New York International Fringe Festival (FringeNYC)
- Location: New York City
- Founded: 1997
- Founded by: Aaron Beall John Clancy Jonathan Harris Elena K. Holy
- Most recent: 2019
- Artistic director: Elena K. Holy
- Type of play: Fringe theater
- Festival date: October
- Website: fringenyc.org

= New York International Fringe Festival =

Fringe festival in New York City

The New York International Fringe Festival, or FringeNYC, was a fringe theater festival held annually from 1997 until 2019 (but not in 2017). One of the largest multi-arts events in North America, it took place over the course of a few weeks in October, spread on more than 20 stages across several neighborhoods in downtown Manhattan, notably the Lower East Side, the East Village, and Greenwich Village. Most of the venues were centered on the FringeHUB. Yearly attendance topped 75,000 people.

==Festival==
Unlike most Fringe festivals, FringeNYC uses a jury-based selection process. Around 200 shows, out of a much larger pool of applicants, are selected for inclusion each year. However, in 2018 the Festival reduced the number of shows.

The festival was founded in 1997 by Aaron Beall, John Clancy, Jonathan Harris (also known as Ezra Buzzington), and (current artistic director) Elena K. Holy, and is produced by The Present Company.

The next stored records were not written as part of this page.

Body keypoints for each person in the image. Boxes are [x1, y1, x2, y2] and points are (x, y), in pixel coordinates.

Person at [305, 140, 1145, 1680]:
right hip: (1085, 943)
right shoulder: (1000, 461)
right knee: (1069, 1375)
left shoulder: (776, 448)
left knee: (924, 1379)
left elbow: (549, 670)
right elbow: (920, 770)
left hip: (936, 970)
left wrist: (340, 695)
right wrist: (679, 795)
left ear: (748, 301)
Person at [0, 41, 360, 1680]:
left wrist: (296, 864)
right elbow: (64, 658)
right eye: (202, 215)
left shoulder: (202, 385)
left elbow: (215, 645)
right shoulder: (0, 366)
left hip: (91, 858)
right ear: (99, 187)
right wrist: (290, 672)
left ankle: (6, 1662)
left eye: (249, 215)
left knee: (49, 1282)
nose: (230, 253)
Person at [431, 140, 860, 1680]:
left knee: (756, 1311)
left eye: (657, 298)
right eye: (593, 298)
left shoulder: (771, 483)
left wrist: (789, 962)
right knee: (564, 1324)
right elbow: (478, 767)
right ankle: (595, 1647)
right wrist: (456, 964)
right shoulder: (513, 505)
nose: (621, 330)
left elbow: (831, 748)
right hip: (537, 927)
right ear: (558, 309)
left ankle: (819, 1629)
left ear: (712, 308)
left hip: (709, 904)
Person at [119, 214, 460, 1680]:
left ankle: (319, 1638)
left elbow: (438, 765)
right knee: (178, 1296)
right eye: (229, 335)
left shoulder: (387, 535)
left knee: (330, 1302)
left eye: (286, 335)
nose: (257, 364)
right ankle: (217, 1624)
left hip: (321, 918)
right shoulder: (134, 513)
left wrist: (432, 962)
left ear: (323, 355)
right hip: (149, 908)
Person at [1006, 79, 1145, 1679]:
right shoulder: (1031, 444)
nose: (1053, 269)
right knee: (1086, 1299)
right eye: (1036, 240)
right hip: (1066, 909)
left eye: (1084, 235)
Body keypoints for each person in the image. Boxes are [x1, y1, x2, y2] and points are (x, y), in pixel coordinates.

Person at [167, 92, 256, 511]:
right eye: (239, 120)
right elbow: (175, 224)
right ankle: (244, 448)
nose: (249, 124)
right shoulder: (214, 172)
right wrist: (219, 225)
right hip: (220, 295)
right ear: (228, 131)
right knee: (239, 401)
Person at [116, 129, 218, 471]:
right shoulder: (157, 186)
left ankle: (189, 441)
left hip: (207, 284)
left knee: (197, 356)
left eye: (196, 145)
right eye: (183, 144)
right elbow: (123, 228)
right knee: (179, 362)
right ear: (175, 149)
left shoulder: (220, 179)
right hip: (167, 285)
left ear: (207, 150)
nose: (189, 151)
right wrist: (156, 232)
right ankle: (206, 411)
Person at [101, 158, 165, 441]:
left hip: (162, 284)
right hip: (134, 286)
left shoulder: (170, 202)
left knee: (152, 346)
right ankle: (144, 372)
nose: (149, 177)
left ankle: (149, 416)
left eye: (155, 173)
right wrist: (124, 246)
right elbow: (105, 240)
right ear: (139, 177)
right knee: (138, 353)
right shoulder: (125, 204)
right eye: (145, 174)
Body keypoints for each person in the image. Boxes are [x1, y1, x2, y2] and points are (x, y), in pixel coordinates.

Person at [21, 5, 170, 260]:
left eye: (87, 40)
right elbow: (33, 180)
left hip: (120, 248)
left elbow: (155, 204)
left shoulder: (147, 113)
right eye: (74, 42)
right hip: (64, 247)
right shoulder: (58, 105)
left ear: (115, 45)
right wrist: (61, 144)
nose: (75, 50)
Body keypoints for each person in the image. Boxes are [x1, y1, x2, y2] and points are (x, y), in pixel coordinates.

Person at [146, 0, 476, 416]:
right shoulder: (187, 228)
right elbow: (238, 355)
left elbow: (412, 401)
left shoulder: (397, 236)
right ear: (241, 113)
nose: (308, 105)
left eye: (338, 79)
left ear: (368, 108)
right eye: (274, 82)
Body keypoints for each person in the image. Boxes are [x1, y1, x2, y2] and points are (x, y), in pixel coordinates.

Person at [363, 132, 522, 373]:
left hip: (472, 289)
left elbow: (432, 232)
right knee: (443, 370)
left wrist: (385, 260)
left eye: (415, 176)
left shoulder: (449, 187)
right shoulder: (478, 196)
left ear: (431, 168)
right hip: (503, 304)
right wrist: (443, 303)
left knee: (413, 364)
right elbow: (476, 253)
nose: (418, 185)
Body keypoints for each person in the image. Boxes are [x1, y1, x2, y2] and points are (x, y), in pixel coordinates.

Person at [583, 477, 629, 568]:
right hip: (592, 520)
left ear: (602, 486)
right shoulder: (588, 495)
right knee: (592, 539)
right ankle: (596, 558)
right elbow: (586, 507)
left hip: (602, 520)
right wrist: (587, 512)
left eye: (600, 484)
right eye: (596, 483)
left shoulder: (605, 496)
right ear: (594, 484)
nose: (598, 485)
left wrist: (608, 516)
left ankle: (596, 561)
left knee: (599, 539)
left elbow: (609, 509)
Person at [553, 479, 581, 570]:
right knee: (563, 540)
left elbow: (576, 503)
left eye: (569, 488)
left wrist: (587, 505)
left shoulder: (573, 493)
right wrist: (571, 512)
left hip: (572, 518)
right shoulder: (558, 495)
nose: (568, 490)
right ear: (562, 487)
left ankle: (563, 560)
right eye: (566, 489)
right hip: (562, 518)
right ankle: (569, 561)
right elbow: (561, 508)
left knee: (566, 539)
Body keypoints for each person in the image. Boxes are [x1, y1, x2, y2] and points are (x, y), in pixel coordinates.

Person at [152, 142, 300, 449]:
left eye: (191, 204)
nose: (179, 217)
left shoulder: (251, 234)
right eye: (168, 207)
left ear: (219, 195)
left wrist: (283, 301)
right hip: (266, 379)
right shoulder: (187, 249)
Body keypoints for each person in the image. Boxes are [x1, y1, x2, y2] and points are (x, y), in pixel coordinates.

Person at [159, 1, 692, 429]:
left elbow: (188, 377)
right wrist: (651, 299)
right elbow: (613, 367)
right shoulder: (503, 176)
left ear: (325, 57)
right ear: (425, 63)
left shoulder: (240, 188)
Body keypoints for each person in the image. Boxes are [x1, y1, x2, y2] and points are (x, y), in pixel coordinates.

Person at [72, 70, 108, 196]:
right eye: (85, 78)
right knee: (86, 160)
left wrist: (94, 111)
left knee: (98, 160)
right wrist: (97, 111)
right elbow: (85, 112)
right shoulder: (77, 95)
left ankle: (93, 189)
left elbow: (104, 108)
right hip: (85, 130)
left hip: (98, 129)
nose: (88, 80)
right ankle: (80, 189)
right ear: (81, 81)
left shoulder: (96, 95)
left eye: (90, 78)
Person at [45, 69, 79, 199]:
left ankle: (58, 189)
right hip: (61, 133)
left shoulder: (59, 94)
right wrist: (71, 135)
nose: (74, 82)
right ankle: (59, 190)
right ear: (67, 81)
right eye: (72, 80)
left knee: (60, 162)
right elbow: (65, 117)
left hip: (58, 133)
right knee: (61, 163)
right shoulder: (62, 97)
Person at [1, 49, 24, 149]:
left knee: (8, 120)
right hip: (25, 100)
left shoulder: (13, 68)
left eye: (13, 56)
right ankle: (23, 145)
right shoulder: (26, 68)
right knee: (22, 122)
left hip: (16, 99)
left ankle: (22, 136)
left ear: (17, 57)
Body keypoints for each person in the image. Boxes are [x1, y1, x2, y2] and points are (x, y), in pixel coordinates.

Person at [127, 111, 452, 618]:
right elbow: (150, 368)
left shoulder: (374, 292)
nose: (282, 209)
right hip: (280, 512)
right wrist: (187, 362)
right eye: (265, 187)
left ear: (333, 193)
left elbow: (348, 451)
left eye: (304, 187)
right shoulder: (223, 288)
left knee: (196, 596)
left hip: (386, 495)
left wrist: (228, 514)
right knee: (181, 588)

Notable shows that premiered at FringeNYC include Urinetown, Dog Sees God, the musical adaptation of Debbie Does Dallas, and the American English-language premiere of The Black Rider. Other feature shows included Charlie Victor Romeo, which premiered at New York Lower East Side theatre Collective:Unconscious.

FringeNYC includes many component events, such as FringeU (educational events), FringeART (art events), FringeAL FRESCO (free outdoor performances), and FringeJR (children's events).

At the conclusion of the festival out of 200 shows, around 20 shows are selected to participate in the FringeNYC Encore Series which runs for an additional two weeks in September.

The festival went on hiatus in 2017 to revise its format and develop ambitious long-term plans. It ran in the fall of 2018 and 2019 with fewer performances and smaller venues and included performances in the outer boroughs. After the 2019 festival, there was no further activity. The website was taken down in May 2021. In 2024, the FRIGID Fringe Festival rebranded as New York City Fringe.